Ceux qui s’intéressent à l’actualité internationale n’ont pas pu rater le putsch militaire qui a eu lieu au Myanmar, ex-Birmanie. La leader emblématique Aung San Suu Kyi a été conduite en prison par les militaires qui ont décidé, soudainement, de fermer une parenthèse démocratique qui a duré dix ans.
Notre parenthèse démocratique est toujours ouverte, et l’armée de notre pays ne risque pas de la refermer. Mais le cheminement est chaotique. Contrairement au Myanmar, nous avons l’avantage en Tunisie d’avoir une armée républicaine qui n’a jamais fait de politique. Malgré certains appels de personnes en manque d’autorité, et de culture surtout, notre armée ne risque pas de déroger à sa doctrine. Par contre, le changement politique qui a eu lieu en ex-Birmanie portait un nom et un visage. Il portait une identité et un ADN politiques. En Tunisie, la contestation a été principalement socio-économique et n’a toujours pas trouvé de traduction politique crédible.
Tout cela pour dire qu’une transition démocratique est une chose fragile. Il faut faire attention à implanter les pratiques et la pensée démocratiques en évitant les pièges. Il faut le faire « proprement » pour tenter de couper l’herbe sous le pied des « c’était mieux avant ». L’un des prétextes avancés par les militaires birmans est une fraude à grande échelle lors des dernières élections en faveur du parti de Aung San Suu Kyi. En Tunisie, des doutes ont plané sur l’Isie. La cour de comptes a pointé, dans des rapports officiels, des irrégularités et des infractions à la loi lors des élections. D’un autre côté, aucune procédure judiciaire n’est venue corriger ces situations. Cela fait partie des piques qu’on laisse s’implanter dans le flanc d’une démocratie naissante.

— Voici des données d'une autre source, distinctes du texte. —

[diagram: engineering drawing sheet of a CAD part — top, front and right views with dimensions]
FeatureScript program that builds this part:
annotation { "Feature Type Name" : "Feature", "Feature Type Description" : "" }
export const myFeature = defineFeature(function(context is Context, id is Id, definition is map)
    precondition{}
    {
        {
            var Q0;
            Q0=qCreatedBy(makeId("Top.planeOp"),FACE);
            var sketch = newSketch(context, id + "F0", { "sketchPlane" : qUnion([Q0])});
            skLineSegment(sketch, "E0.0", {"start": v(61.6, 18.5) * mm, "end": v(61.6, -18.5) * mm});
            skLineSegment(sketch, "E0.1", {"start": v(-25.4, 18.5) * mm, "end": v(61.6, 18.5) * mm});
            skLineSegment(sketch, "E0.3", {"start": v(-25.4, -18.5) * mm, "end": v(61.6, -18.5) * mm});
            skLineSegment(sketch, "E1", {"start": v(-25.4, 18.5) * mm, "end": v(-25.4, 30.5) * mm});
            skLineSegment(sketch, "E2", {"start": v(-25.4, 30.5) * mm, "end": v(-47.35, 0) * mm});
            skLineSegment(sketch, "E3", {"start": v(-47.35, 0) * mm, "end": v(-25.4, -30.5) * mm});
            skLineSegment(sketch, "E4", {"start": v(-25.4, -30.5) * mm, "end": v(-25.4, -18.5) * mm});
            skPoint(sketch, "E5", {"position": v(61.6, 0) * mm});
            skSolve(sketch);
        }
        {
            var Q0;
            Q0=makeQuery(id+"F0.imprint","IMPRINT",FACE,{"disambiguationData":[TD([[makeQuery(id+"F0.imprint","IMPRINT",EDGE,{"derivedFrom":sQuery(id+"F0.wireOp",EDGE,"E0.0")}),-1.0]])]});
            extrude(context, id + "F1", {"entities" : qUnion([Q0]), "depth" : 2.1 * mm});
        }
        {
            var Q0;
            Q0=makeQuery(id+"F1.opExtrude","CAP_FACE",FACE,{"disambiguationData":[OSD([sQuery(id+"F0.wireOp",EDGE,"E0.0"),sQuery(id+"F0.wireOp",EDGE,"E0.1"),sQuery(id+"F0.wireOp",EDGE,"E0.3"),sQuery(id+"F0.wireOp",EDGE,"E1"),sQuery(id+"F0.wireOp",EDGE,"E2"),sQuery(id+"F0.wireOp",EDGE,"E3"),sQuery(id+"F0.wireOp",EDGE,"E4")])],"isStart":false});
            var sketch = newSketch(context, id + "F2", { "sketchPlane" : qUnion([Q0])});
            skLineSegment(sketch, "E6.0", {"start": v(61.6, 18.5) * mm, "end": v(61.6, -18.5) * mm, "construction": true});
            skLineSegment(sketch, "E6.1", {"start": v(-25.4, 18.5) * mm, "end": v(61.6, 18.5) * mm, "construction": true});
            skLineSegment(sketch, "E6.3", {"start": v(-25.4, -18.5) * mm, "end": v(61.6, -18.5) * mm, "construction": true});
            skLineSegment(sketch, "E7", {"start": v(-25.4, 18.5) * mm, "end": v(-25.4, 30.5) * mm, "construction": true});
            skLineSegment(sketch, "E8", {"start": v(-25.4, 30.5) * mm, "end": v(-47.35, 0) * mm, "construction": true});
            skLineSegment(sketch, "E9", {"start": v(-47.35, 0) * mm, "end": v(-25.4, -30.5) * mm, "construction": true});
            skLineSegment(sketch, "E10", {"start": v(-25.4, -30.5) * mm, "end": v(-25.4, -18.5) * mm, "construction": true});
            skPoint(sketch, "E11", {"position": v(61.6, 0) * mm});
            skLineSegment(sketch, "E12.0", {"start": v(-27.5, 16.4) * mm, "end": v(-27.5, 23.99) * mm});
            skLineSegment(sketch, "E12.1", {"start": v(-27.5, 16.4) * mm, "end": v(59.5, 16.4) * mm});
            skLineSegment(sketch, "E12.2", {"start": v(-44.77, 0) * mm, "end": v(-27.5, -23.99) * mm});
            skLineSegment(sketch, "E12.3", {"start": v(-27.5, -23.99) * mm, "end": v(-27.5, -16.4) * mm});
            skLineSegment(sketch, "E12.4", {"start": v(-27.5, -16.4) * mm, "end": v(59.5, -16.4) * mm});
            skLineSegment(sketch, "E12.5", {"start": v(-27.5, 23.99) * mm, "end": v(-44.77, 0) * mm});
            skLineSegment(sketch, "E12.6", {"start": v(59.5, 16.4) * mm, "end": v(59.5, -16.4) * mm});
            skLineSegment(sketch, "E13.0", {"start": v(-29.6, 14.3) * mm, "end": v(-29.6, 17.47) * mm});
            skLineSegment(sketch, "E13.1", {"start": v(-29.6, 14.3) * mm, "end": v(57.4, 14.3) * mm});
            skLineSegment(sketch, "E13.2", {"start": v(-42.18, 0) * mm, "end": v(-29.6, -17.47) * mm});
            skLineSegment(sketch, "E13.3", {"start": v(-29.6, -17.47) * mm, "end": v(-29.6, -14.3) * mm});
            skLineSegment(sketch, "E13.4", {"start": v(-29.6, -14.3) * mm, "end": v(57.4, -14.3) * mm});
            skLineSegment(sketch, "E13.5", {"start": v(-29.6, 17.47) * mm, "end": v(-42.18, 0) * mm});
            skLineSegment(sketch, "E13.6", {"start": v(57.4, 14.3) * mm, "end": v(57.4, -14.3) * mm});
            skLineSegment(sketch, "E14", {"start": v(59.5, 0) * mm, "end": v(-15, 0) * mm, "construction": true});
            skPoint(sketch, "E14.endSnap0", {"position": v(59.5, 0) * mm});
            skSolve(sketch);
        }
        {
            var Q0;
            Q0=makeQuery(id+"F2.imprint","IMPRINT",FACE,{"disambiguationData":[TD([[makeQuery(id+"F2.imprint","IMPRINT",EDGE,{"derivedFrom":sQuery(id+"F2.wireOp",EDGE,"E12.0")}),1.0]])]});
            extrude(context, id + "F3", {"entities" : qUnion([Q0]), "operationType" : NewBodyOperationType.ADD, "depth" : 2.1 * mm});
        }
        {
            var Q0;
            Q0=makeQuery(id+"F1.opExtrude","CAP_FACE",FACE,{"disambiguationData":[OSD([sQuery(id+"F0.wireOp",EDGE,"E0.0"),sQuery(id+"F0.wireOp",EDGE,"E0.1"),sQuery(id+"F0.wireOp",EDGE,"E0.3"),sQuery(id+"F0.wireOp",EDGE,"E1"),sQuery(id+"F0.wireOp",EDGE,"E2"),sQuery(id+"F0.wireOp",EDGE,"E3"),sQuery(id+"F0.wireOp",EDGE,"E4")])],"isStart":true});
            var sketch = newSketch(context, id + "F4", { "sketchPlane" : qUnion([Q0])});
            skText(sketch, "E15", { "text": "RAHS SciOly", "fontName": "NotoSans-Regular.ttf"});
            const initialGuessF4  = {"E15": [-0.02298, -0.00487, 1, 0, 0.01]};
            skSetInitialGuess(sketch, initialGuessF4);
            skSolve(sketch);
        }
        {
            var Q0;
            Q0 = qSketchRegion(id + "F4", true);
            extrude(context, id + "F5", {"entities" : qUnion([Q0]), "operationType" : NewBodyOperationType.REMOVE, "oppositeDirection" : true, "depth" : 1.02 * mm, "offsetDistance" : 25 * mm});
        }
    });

Mais il existe une autre particularité tunisienne, celle des dirigeants contestataires. Hier, le président de la République, Kaïs Saïed, s’est offert une balade en pleine avenue Habib Bourguiba avant de se diriger vers le bâtiment gris du ministère de l’Intérieur. L’une des lectures de ce geste politique a été que le président s’est rangé du côté des manifestants et des contestataires, comme si le président était allé manifester lui-même. Il y a, évidemment, plusieurs autres messages derrière cette balade au centre-ville, dont celui de défier Rached Ghannouchi d’oser faire de même.
Mais cette tendance est en train d’être érigée en pratique politique. Les législateurs, innovants devant l’Eternel, sont les premiers contestataires. Bien qu’ils fassent partie intégrante du système, que leur responsabilité est d’une évidence éclatante, ils ne trouvent aucune objection à organiser des mouvements de protestation. On a vu les élus du bloc démocratique tenir un sit-in pendant plus d’un mois pour obtenir une simple dénonciation de la violence. Abir Moussi a fait pareil en utilisant des haut-parleurs en pleine séance plénière. Chacun d’eux est revenu vers les méthodes et les outils qu’il utilisait avant la révolution.
Nous parlons ici de législateurs qui se trouvent à l’ARP, l’institution censée être au centre du système politique tunisien. Ce sont d\’ailleurs les premiers à rappeler, toutes gorges déployées, qu’ils sont les vrais détenteurs de la légitimité populaire. Mais quand il s’agit de trouver des solutions, de travailler et de faire avancer les choses, ils ne sont plus détenteurs de quoi que ce soit. A ce moment-là, ce sera, au choix, la faute du gouvernement, la faute de la coalition qui le soutient, ou même la faute de tout le système politique.
Mais la vraie question qui se pose est celle de savoir ce que nous, citoyens, devont faire devant des responsables qui se transforment en contestataires ou en manifestants. Nous avons élu ce personnel politique, composé de députés de la nation et d’un président de la République pour trouver des solutions à un ensemble de problèmes complexes. Nous n’avons pas besoin de responsables qui viennent grossir les rangs des manifestants.
Il est évident que le fait de se ranger du côté du « peuple » a des avantages et porte une symbolique particulière. La volonté d’investir dans de pareils agissements est grande. L’image du responsable, du président qui se mêle à la foule dans une sorte de communion est très belle. Néanmoins, les images ne résolvent rien. Ce n’est pas cela qui va faire sortir les jeunes emprisonnés pour avoir fumé un simple joint, ce n’est pas cela qui va améliorer le pouvoir d’achat du Tunisien, ce n’est pas cela qui nous protégera des contrecoups économiques et sociaux de la crise Covid. La symbolique, l’image et la communication sont des choses importantes. Mais nous en avons marre des responsables qui contestent, au lieu de simplement travailler.